You may be wondering what on earth I am doing willingly touching a black metal album, let alone complimenting one. Well, you know what they say: never let them know your next move. Mysterious Polish-Italian collective Amalekim garnered praise in these hallowed halls with their 2023 release Avodah Zarah, our own Thus Spoke calling it a highlight during a weaker year for the genre. Naturally, I disliked the album, which tends to be a good sign for the average black metal fan. I was nevertheless surprised to see Shir Hashirim released to little fanfare or label promotion after such a positive reception 18 months prior. One look at the ‘melodic’ prefix reactivated my optimist instincts; maybe Amalekim was worth another shot. Two years is a long time in music, let alone fleeting personal tastes.
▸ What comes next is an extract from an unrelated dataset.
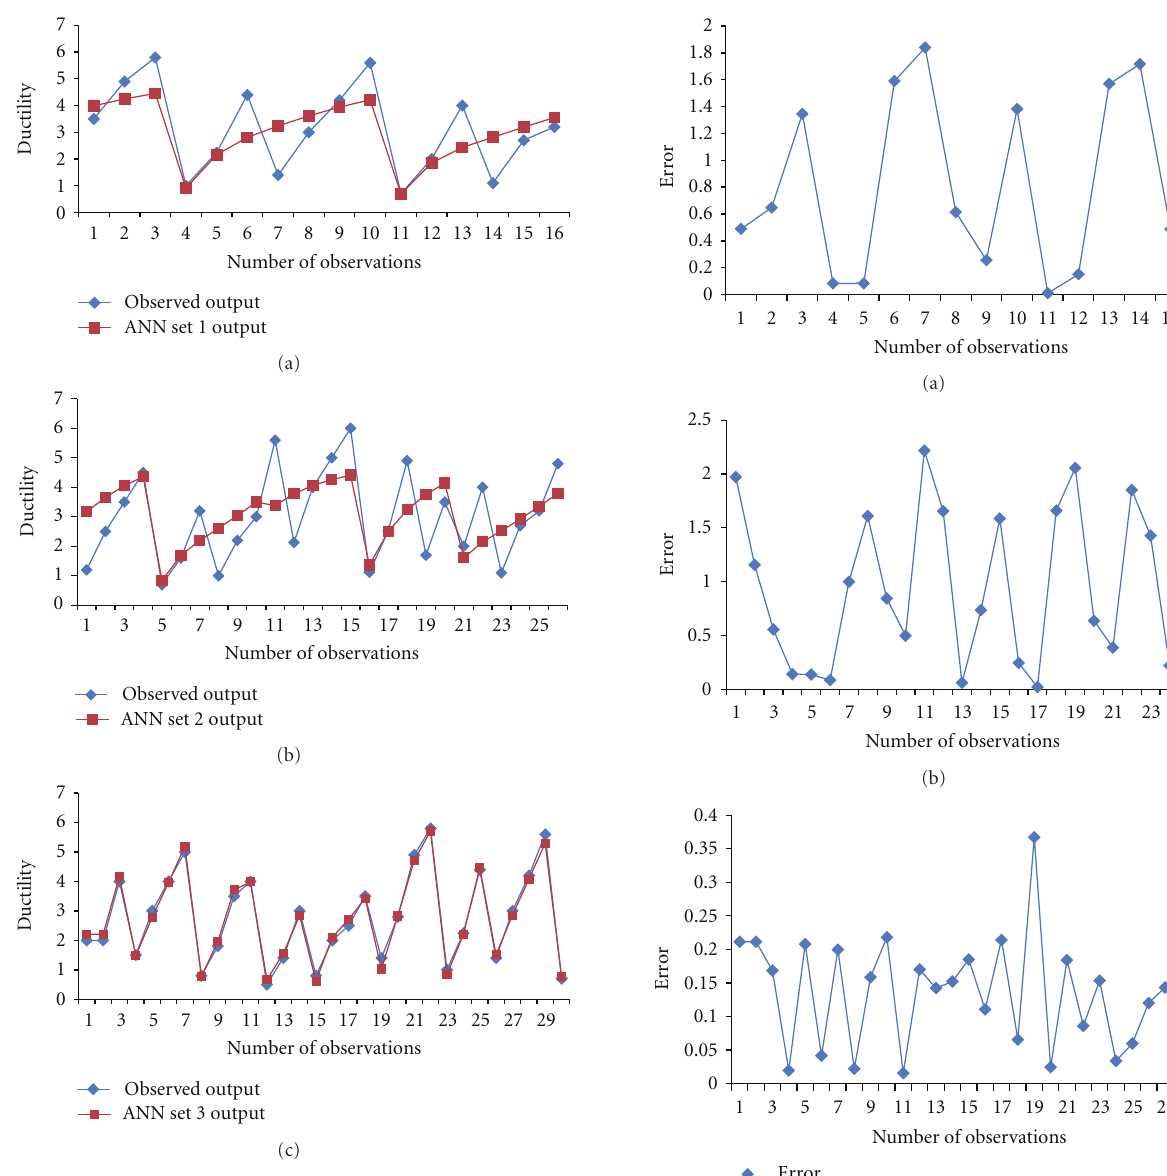
the optimized parameters and it is found to be with data set 3. In Figures 5(a), 5(b), and 5(c) maximum error with individual dataset is presented, which is 0.36 for data set 3; 1.8 for data set 1; 2.2 for data set 2. It is purely due to the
Not much has necessarily changed with Amalekim’s vicious formula, but the refinements are significant. The core of the band’s sound still lies in the realms of early Gaerea but is also distinctly its own thing altogether. And contrary to Gaerea’s recent development,1 Amalekim isn’t planning to go metalcore any time soon. No, Shir Hashirim further improves on the band’s best qualities while retaining their identity, offering relentless speed and riffs for days (“Chant II: Shir Hashirim,” “Chant IV: Sodot HaYekum”). It’s what I like to call ‘violently melodic’ for all the right reasons, both the intense drumming by Ktulak and the demonic vocals of Mróz enhancing the spite present in the dueling guitars. Most importantly, Amalekim never lets their foot off the gas pedal on their mission to create hauntingly aggressive yet beautifully melodic music.
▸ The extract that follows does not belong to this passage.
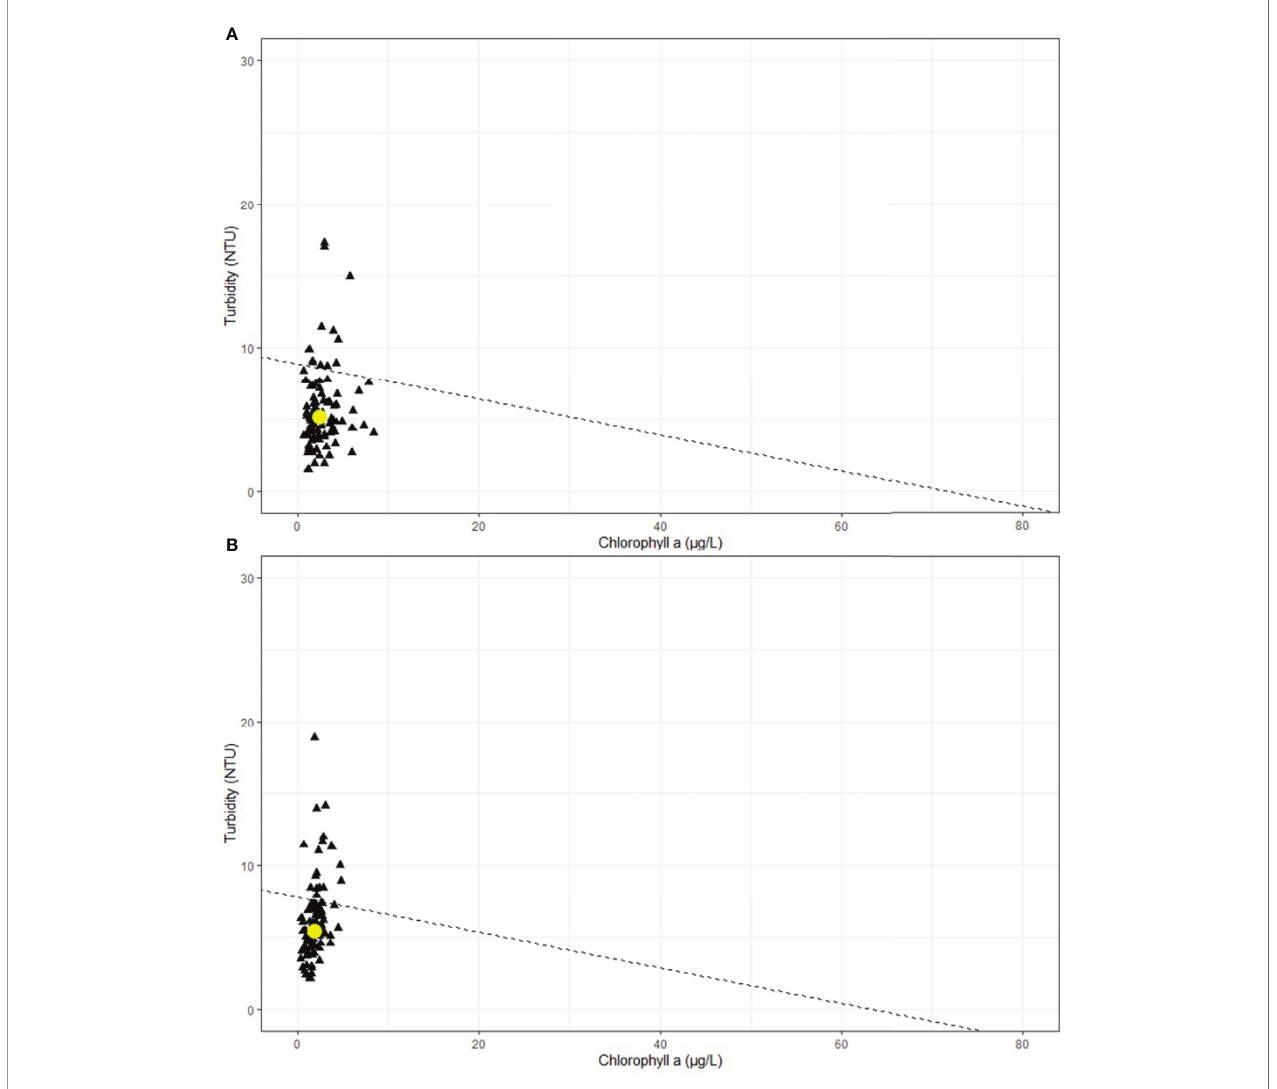
FIGURE 11 | Inverted bio-optical model output for both (A) WQ2 and (B) WQ3 in Back Sound, NC. Yellow circle is median chl and turbidity value. Dashed line is the line of constant attenuation (22% I 0 at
Shir Hashirim’s success comes from its subversion of common black metal tropes without abandoning them. Gone is the overreliance on standard tremolo and blast beat abuse that I previously took issue with. Those elements are both still key to the album, but in a much more appealing and bite-sized, fresh context (“Chant III: Mesharet HaShilton,” “Chant VIII: Mishteh Malkhuti”). Amalekim’s songwriting has evolved into a much more varied beast with plenty of creative drum and riff patterns to show for it. It almost feels like there’s a bunch of death metal DNA in the band’s songwriting this time (“Chant VI: Tisha Daltot”); in this way, I could see it being the blackened mirror image of Dormant Ordeal’s newest. Where Shir Hashirim improves over Dormant Ordeal’s excellent release is the wonderfully warm and roomy production, a complete opposite of what many others in this scene go for. It once again shows that your album doesn’t need to be crushed or lo-fi to sound brutal—great production simply makes the performance all the more powerful and unyielding.
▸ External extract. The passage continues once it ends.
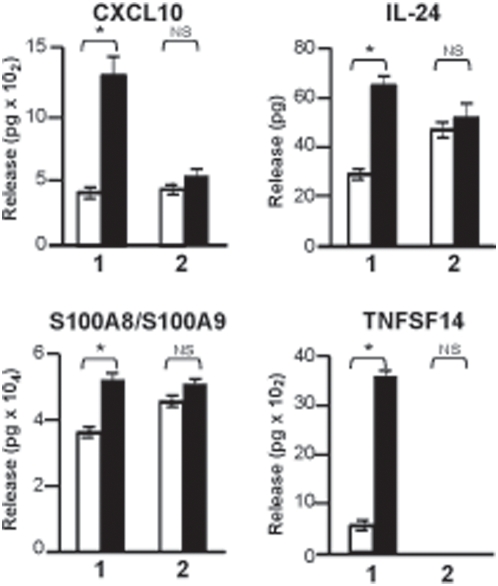
Release of cytokines of the innate immune response by TG cells.Wild type TG and CF-TG cells (2×106 cells per assay) were incubated in the absence (white bar) or presence (black bar) of P. aeruginosa-secreted products for 24 h. The release of cytokines of the innate immune response by wt TG cells (1) and CF-TG cells (2) was determined by ELISA. The results are expressed in pg of cytokines. They represent means±SEM of three experiments. *P<0.05. NS: non significant.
Shir Hashirim is the first black metal record in ages to catch my interest, and one of the best albums of the year at that. Violent, melodic, and extremely fast all at once, its 38-minute package of eight chants simply leaves me wanting to immediately replay the experience all over again. It’s tight and consistent in a way few other records this year are, and its form of melodic fury makes the album unintentionally catchy. Amalekim’s oppressive and angry atmosphere should satiate the usual suspects, but the breakneck pace and no-nonsense songwriting on Shir Hashirim are sure to appeal to a wider audience as well.
Track to Check Out: “Chant II: Shir Hashirim,” “Chant IV: Sodot HaYekum,” and “Chant VII: Haka’as HaNachash.”